[Stored data]

★ ★ ★ ★

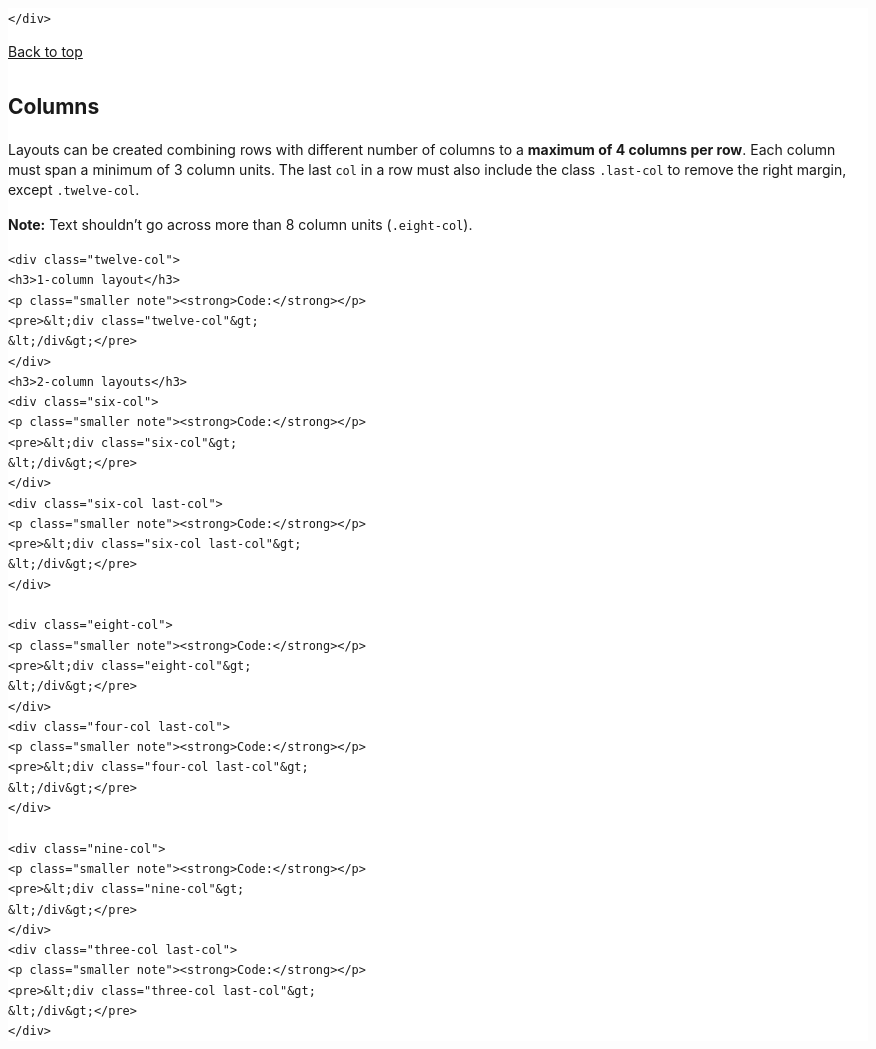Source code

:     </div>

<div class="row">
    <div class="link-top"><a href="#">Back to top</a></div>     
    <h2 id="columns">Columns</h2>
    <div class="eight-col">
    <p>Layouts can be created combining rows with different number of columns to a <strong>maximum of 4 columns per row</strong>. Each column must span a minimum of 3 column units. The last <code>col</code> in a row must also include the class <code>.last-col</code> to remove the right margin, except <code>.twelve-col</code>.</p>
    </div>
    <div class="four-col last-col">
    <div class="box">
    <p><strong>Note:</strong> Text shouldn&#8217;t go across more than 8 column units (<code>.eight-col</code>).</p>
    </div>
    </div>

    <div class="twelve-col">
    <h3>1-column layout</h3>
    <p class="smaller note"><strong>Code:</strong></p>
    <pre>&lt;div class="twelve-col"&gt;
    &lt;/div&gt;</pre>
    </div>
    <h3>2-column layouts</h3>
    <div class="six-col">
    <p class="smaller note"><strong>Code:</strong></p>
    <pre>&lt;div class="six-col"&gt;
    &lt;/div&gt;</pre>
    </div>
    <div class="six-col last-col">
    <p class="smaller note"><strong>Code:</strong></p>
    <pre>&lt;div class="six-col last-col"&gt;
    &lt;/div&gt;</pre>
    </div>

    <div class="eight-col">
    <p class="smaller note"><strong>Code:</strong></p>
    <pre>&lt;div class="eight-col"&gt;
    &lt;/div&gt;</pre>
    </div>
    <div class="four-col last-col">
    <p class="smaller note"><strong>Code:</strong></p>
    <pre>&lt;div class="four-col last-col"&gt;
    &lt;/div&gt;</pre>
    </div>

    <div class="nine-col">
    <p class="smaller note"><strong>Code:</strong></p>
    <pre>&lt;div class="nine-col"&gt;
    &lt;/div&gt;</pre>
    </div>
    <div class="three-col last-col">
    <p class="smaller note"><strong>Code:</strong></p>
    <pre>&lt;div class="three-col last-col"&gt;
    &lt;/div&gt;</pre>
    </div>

★ ★ ★ ★

• What you are asked to do:
Display each line in the data above that contains the string "nine".

• Exercise solution:
    <div class="nine-col">
    <pre>&lt;div class="nine-col"&gt;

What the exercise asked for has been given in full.